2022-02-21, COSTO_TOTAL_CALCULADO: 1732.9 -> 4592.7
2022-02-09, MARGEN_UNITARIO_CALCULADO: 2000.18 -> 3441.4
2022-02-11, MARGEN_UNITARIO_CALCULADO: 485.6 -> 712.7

...

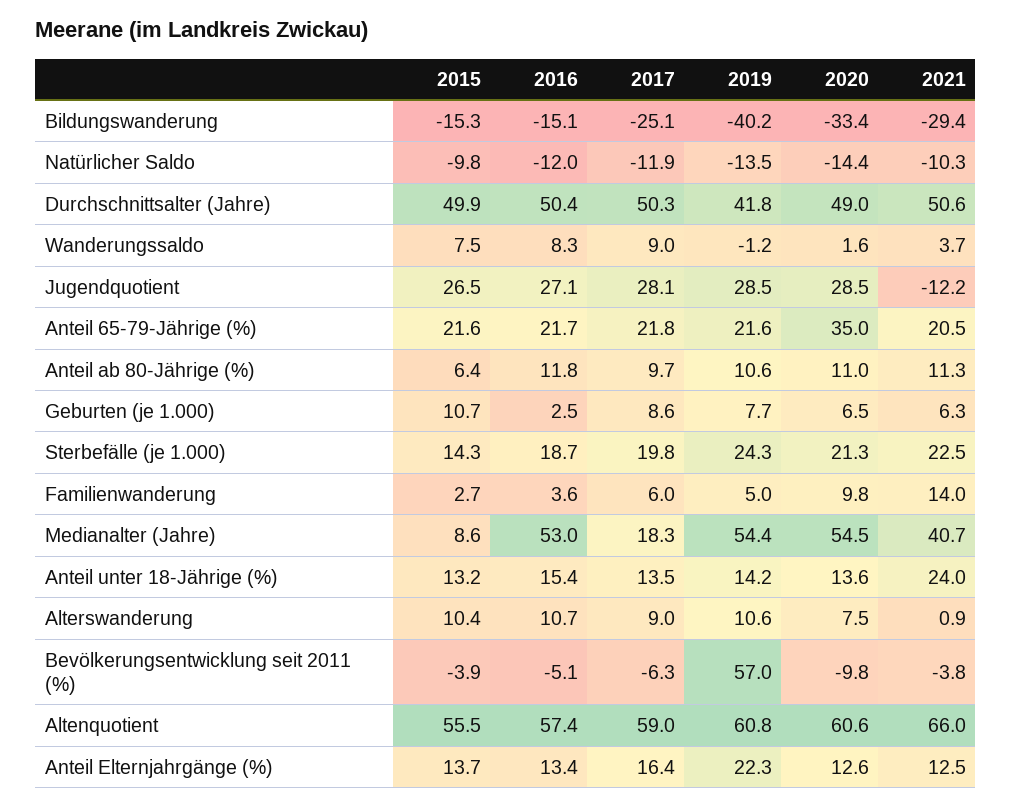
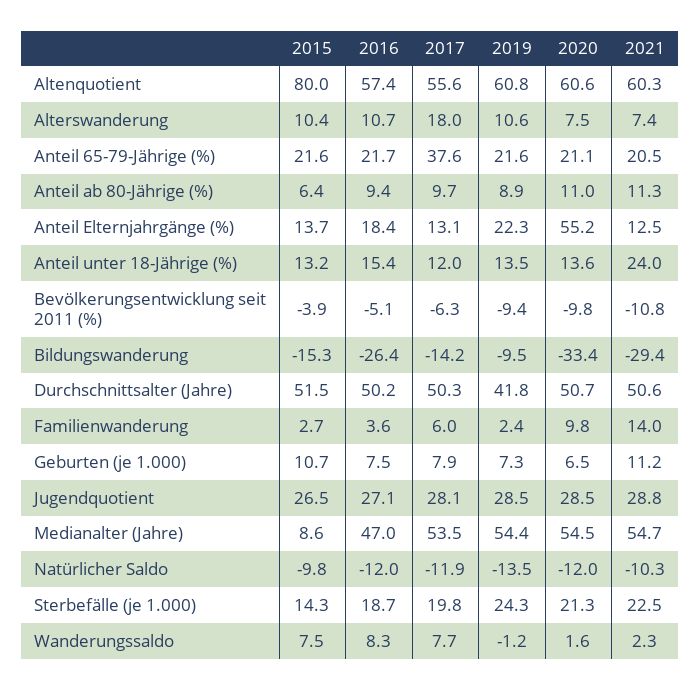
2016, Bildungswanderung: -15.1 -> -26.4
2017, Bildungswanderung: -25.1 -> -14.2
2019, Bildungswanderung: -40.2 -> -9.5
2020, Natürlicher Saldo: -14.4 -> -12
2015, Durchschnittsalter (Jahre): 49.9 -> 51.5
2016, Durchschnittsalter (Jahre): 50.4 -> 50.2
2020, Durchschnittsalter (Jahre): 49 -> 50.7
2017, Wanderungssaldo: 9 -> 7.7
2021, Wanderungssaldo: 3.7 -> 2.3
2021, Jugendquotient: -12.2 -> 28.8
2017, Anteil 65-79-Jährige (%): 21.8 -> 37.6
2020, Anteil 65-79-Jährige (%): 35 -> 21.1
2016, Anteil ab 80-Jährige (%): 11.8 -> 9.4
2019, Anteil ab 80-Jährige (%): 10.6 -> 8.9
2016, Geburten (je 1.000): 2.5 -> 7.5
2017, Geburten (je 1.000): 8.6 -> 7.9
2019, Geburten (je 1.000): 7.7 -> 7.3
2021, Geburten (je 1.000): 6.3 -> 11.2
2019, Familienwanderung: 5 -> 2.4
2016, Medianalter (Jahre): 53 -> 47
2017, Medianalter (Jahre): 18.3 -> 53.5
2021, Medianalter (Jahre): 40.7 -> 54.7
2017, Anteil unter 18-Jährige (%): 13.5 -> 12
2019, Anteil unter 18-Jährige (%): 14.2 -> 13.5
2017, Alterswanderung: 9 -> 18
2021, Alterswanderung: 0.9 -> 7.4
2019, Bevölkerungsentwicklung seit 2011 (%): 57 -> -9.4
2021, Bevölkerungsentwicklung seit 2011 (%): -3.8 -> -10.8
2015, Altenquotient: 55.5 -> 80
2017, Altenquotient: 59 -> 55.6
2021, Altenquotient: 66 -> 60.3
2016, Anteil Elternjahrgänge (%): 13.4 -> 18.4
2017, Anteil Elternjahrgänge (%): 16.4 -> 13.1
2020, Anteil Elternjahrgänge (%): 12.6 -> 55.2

What you need to do: Search the listing above for "Bevölkerungsentwicklung" and copy every line that has it.

Response area:
2019, Bevölkerungsentwicklung seit 2011 (%): 57 -> -9.4
2021, Bevölkerungsentwicklung seit 2011 (%): -3.8 -> -10.8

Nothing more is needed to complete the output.